NEW YORK PRINCIPALS TO RELEASE AD CRITICIZING NEW TEACHER EVALUATION SYSTEM

For Immediate Release

March 12, 2012

Contact:  Dr. Carol Burris, South Side High School (516-255-8947)

 

 Harry Leonardatos, Principal, Clarkstown H.S. North (845-639-6504) 

 Carol Conklin-Spillane, Principal, Sleepy Hollow High School (914-332-6200)

 

NEW YORK PRINCIPALS TO RELEASE AD CRITICIZING 

NEW TEACHER EVALUATION SYSTEM 

Move Signals Coordinated Statewide Effort to Raise Awareness 

About Controversial New Evaluation System

[Rockville Centre, New York]— They came from as far north as Red Hook, New York and as far east as Southold to stand together in the hope that the legislature would hear their concerns. Nearly 100 principals from the greater metropolitan area (New York City, Suffolk, Nassau, Westchester, Rockland, and Dutchess counties) met in Rockville Centre, New York late in the afternoon on Monday to kick off a public service education campaign to alert the public and legislators to the weaknesses and costs of   the controversial new teacher and principal evaluation system proposed by Governor Andrew Cuomo and State Education Commissioner, John King.   The campaign began with a group photograph, which demonstrates the unity of principals on this issue. The photograph will be part of an advertisement, to be placed in the Legislative Gazette and in other publications. The ad will alert legislators and the public to the problems with the new evaluation system.  The message of the campaign is that the Annual Professional Performance Review (APPR) is flawed, expensive and will not serve the best interests of our public school students.  

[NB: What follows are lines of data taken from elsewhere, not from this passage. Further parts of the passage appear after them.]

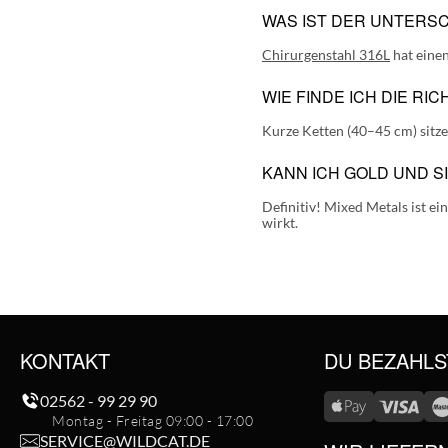
WAS IST DER UNTERSC
Chirurgenstahl 316L
hat einen
WIE FINDE ICH DIE R
Kurze Ketten (40–45 cm) sitz
KANN ICH GOLD UND S
Definitiv!
Mixed Metals
ist ei
wirkt.
KONTAKT
DU BEZAHLS
02562 - 99 29 90
Montag - Freitag 09:00 - 17:00
SERVICE@WILDCAT.DE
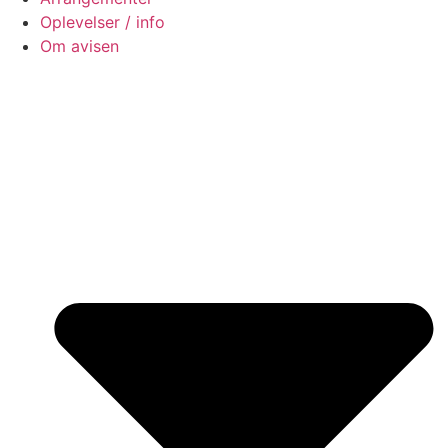
Oplevelser / info
Om avisen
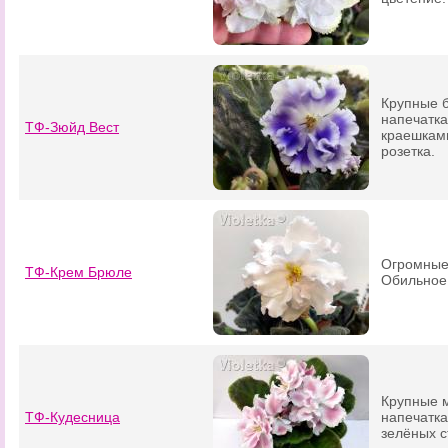
Крупные 
напечатк
ТФ-Зюйд Вест
краешками
розетка.
Огромные
ТФ-Крем Брюле
Обильное 
Крупные 
ТФ-Кудесница
напечатка
зелёных с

As a first step, the principals are calling upon State legislators to make the following modifications to APPR regulations in the budget:  

  • Apply the confidentiality provisions of Civil Rights Law §50-a to teachers and principals.
  • Adjust the scoring ranges so that the 40% attributed to test scores cannot be the deciding factor in an educator’s evaluation.   
  • Pilot APPR for effectiveness before full implementation. 

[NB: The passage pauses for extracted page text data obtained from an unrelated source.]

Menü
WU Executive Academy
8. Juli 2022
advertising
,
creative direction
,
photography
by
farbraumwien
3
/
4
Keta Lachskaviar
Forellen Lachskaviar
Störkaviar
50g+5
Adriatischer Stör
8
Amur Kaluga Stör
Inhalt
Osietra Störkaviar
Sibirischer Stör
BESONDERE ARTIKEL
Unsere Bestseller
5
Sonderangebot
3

As New York State gears to adopt the new APPR for teachers, the principals continue to share the following general concerns, which have not been addressed by policymakers:  

  • A government created and imposed system of evaluation cannot effectively rate teacher performance.  The principals also reject the premise that standardized exams should play a central role in determining individual teacher effectiveness. Research has shown that students’ scores cannot be reliably used for that purpose.  
  • “Teaching to the test”  limits the development of the multiple gifts and talents of students and is therefore potentially harmful to student learning.
  • Limited tax dollars are being redirected from schools to testing companies, consultants, trainers, and lawyers to develop an unproven teacher evaluation system that has no track record of improving student achievement.

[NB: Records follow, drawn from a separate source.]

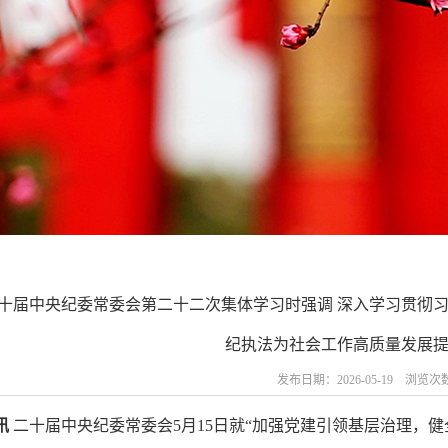
十届中央纪委常委会第二十二次集体学习时强调 深入学习贯彻习
纪执法为社会工作高质量发展
发布日期：2026-05-19 浏览次
讯
二十届中央纪委常委会5月15日就“加强党建引领基层治理，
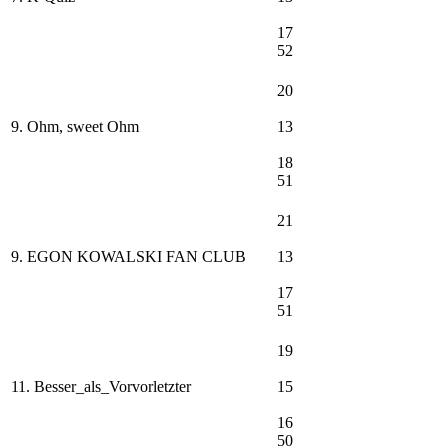
17
52
20
9. Ohm, sweet Ohm
13
18
51
21
9. EGON KOWALSKI FAN CLUB
13
17
51
19
11. Besser_als_Vorvorletzter
15
16
50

Today’s principal meeting is the culmination of a four-month effort to gain the attention of Albany policymakers and the State Education Department.  A letter outlining the principals’ objection can be found at www.newyorkprincipals.org.  Over 1,400 principals across the state (more than 31 percent of all principals in the State) and 6,140 supporters (including Superintendents, Board Members, Teachers, Parents, and former Commissioner of Education, Dr. Thomas Sobol) have already signed this letter.  The principals’ grass roots movement has received national media attention, including an article in The New York Times.  

Although these principals agree that evaluations should be improved, they are dismayed by the rapid pace, high costs, unfinished nature and lack of research associated with the APPR system.  In addition, while they recognize that school-wide achievement results are critical, they are concerned by the growing number of standardized tests that are being imposed on our students in part to measure their teacher’s performance.  Carol Burris, principal of South Side High School, stated: “A teacher evaluation system that has not been piloted and relies heavily on student test scores is a poor indicator of teacher quality.  Students and communities will lose, while consultants and other vendors will profit from the excessive testing of students.”  

ABOUT NEW YORK STATE PRINCIPALS:

The principals’ decision to sign the open letter is part of a grassroots campaign that began in Long Island.  For the first time in New York State history, principals from New York City, Nassau, Suffolk, Rockland, Westchester, Putnam, and Dutchess counties have met multiple times concerning an increasing culture of teaching to the test in schools at the expense of student learning.  The principals are proud of their record and accomplishments and note that New York State is second in the nation among students taking the Advanced Placement exam and second in the nation according to a comprehensive analysis of policy and performance conducted by the research group Quality Counts.